Semua mata yang menyaksikan pasukan u-23, berlinang air mata dan berbinar ketika penjaga gawang Kurnia Meiga menepis tendangan dari kapten Malaysia, tetapi bola masih tetap masuk ke gawang. Akhirnya Malaysia pun merayakan kemenangan mereka dan Indonesia harus puas dengan meraih perak atau kata lain harus puas dengan posisi kedua.

“lebih baik kalah dengan Vietnam atau dengan Thailand daripada harus kalah oleh musuh bebuyutan” kata pendukung fanatic Indonesia. Ada yang menambahkan pula “walaupun menjadi juara umum di seagames, tapi tak puas rasanya tanpa diikuti dengan kemenangan pasukan u-23.”

Garuda harus takluk, dan mengakui kekalahan kepada harimau. Final seagames 2011 merupakan bukti nyata. Tetapi, menang ataupun kalah ya itulah pertandingan, karena dalam pertandingan harus ada kalah dan ada yang menang. Untuk yang kalah ada potensi untuk menjadi pemenang sedangkan untuk yang menang siap-siap dikalahkan, atau berubah posisi menjadi kalah. Menang dan kalah merupakan sifat yang berubah-ubah, tergantung bagaimana mempertahankannya.

Saya kira Indonesia belum siap untuk menjadi urutan pertama, tetapi Indonesia lebih memilih posisi tengah-tengah. Paslanya kalau diatas akan mudah terjatuh, tapi jika di bawah akan tertinggal. Indonesia tidak perlu jadi yang pertama jika nantinya hanya akan membawa kesombongan dan menjadi arogan.
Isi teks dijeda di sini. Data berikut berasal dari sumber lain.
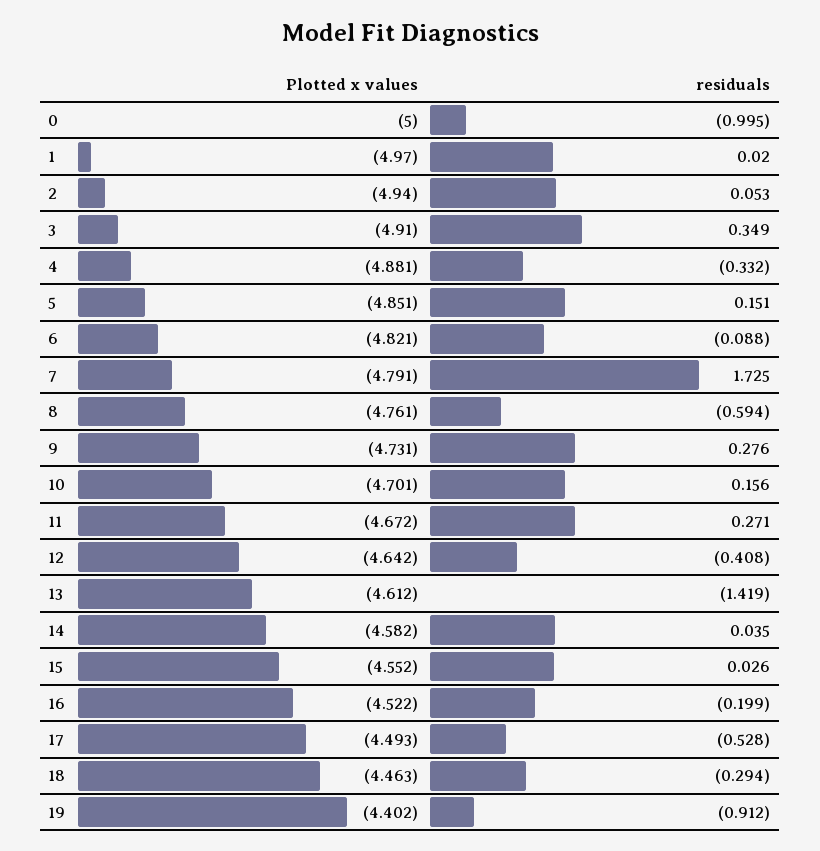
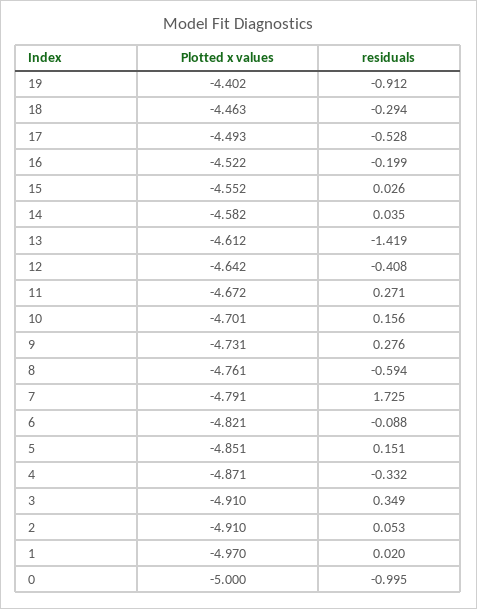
Plotted x values, 2: -4.94 -> -4.91
Plotted x values, 4: -4.881 -> -4.871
Hal ini bisa kita saksikan, ketika Indonesia melawan Vietnam di semifinal dan menang telak 2-0, media masa maupun media cetak kemudian banyak menggunakan bahasa-bahasa arogan misalnya dengan kata-kata “Indonesia menggasak Vietnam, menekuk, menggilas, dan lain sebagainya” padahal hal ini tak perlu.
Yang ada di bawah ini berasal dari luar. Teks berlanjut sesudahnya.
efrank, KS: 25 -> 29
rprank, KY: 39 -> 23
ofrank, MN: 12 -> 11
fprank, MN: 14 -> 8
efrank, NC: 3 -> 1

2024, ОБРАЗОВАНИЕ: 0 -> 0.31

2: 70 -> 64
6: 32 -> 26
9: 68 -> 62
Mungkin Karena inilah Indonesia tidak menempati peringkat pertama, rasionalnya adalah “sebelum jadi juara sudah sombong, apalagi kalau jadi juara??” bahkan istilah seperti ini bisa saja muncul jika Indonesia menjadi jura, “Malaysia bertekuk lutut atas Indonesia.” Padahal ini tak perlu.

Pemberitaan seharusnya menggunakan bahasa yang lugas tegas dan tidak provokatif terhadap pembacanya. Karena hal tersebut merubah mindset dan mampu mempengaruhi pembaca, hal ini berbahaya jika diterima dengan mentah-mentah oleh masyarakat awam. Kemudian terjadilah konflik dan kerusakan, kerusuhan dan lain sebgainya.
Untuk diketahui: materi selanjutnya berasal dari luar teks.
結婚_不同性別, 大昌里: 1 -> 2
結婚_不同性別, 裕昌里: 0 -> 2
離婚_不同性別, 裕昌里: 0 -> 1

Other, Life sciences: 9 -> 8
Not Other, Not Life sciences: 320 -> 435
saya kira pemilihan kata dalam pembuatan berita di media yang cetak maupun media audio-visual harus betul-betul baik. Karena hal tersebut berdampak kepada pendengar dan pembaca untuk bertindak dan bersikap di masyarakat. Bangunan inilah yang seharusanya diperbaiki dan menjdai evaluasi bagi kawan-kawan pembuat berita.

Saya apresiasi dengan KPI komisi penyiaran Indonesia yang meng-cut kata-kata kotor dalam film, hal ini juga dapat diterapkan dalam media cetak. Justru inilah yang harus dilakukan. Ketika seseorang membaca, kemudian masuk kedalamnya dan meyakininya, maka bacaan itulah yang melahirkan sebuah tindakan atau sikap bagi si pembaca. Provokatif dalam tulisan lebih mengena dan sangat kuat, sehingga sulit untuk merubahnya.

Sebetulnya kekalahan bukanlah akhir dari segalanya. Kekalahan adalah awal dari sebuah perjuanagn untuk meraih sebuah kemenangan. Degan kekalahan itulah kita memiliki tolak ukur sejauh mana kekuatan dan kelemahan diri. Justru mengalah itu lebih mulia dan tidak sombong, daripada menang kemudian malah menjadi sombong.